La Cour des Voraces et son spectaculaire escalier à six étages, symbole des traboules de la Croix-Rousse et repaire historique des insurgés. © Phinou, CC BY-SA 3.0, Wikimedia Commons
Pour saisir la topographie unique du quartier, rien ne vaut l'ascension de la montée de la Grande-Côte. Cette artère abrupte relie la place des Terreaux au sommet du plateau. Jadis bordée d'ateliers et de cabarets populaires, elle offre aujourd'hui, au détour de ses replats aménagés en jardins, des points de vue saisissants sur la ville.
La gentrification douce d'un village urbain
La Croix-Rousse d'aujourd'hui a bien changé depuis l'époque des bistanclaques. Le bruit des métiers à tisser a laissé place au brouhaha des terrasses de cafés et au cliquetis des vélos. Le quartier a connu, particulièrement depuis les années 2000, une gentrification notable. Les anciens ateliers, baignés de lumière, ont été transformés en lofts prisés par une population plus aisée, souvent qualifiée de « bobo ».

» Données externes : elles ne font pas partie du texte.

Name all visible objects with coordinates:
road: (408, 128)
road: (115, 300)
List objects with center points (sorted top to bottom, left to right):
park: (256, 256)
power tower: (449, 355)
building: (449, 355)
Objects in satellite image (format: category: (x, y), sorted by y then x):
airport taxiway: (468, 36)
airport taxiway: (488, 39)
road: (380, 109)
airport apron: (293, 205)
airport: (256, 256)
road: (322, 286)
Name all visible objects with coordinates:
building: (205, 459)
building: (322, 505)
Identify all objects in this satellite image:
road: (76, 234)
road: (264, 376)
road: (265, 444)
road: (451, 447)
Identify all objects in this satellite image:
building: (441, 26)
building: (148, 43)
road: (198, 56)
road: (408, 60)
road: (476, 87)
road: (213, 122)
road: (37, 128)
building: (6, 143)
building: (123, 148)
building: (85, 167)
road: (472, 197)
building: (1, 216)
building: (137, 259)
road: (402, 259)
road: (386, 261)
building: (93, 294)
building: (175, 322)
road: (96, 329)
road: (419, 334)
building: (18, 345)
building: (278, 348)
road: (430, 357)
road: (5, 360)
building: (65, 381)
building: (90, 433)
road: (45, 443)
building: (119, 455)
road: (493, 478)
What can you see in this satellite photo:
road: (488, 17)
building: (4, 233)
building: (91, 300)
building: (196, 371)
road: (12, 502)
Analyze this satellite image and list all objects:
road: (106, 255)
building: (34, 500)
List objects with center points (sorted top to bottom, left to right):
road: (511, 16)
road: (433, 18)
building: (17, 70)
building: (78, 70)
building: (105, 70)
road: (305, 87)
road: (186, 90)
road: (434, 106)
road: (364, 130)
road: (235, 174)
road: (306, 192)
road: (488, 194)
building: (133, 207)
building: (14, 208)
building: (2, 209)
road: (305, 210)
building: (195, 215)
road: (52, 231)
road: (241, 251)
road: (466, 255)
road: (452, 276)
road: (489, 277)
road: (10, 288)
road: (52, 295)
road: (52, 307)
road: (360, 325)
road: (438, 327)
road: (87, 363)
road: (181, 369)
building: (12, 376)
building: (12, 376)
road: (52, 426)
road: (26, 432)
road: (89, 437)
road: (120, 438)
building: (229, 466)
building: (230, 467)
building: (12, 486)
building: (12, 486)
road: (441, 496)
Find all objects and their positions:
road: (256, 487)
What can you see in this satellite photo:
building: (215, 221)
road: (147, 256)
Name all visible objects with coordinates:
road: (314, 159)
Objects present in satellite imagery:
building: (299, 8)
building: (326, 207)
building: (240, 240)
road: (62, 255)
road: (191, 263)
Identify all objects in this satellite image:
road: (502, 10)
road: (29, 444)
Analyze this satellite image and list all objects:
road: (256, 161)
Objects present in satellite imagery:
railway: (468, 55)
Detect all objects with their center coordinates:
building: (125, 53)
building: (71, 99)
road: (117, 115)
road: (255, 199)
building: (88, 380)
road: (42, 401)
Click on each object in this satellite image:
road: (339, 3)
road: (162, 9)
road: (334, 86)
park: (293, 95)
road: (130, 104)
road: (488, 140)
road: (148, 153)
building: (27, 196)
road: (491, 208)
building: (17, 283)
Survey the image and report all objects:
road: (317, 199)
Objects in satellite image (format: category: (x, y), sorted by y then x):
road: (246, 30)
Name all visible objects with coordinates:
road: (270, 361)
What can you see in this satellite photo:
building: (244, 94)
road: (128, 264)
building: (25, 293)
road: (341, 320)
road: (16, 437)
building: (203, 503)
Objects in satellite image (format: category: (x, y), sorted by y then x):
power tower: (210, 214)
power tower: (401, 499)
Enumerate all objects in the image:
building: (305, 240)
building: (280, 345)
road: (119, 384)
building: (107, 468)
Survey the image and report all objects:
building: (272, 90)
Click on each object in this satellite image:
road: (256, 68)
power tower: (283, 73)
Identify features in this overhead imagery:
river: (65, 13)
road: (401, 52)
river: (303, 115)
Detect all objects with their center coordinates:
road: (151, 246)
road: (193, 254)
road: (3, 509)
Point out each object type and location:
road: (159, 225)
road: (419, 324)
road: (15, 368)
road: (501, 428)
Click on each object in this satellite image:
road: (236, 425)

Pourtant, la Croix-Rousse a su préserver son esprit de village et sa mixité. Le grand marché quotidien qui anime le boulevard (l'artère séparant historiquement le 1er arrondissement des pentes du 4e arrondissement du plateau) reste un lieu de brassage incontournable. Les petites boutiques de créateurs, les disquaires indépendants, les épiceries fines et les bistrots de quartier pullulent, fuyant la standardisation des grandes enseignes de la Presqu'île.
La place et le boulevard de la Croix-Rousse, véritable cœur battant du plateau où se tient le célèbre marché quotidien. © Olivier Aumage, CC BY-SA 2.0 FR, Wikimedia Commons
Il flotte toujours sur la colline un esprit alternatif, hérité de son passé frondeur. Que l'on s'arrête devant le Mur des Canuts (boulevard des Canuts), l'immense fresque en trompe-l'œil qui célèbre l'identité du quartier et revendique le titre de plus grand trompe-l'œil d'Europe, ou que l'on cherche la fraîcheur inattendue du Jardin Rosa Mir (rue du Jardin des Plantes), une folie architecturale tapissée de coquillages et de pierres, la Croix-Rousse exige de la curiosité.
Les Croix-Roussiens vous le diront avec un mélange de fierté et de chauvinisme local : on ne vit pas à Lyon, on vit à la Croix-Rousse. Et une fois qu'on a pris goût à l'air de la colline, on a effectivement beaucoup de mal à redescendre.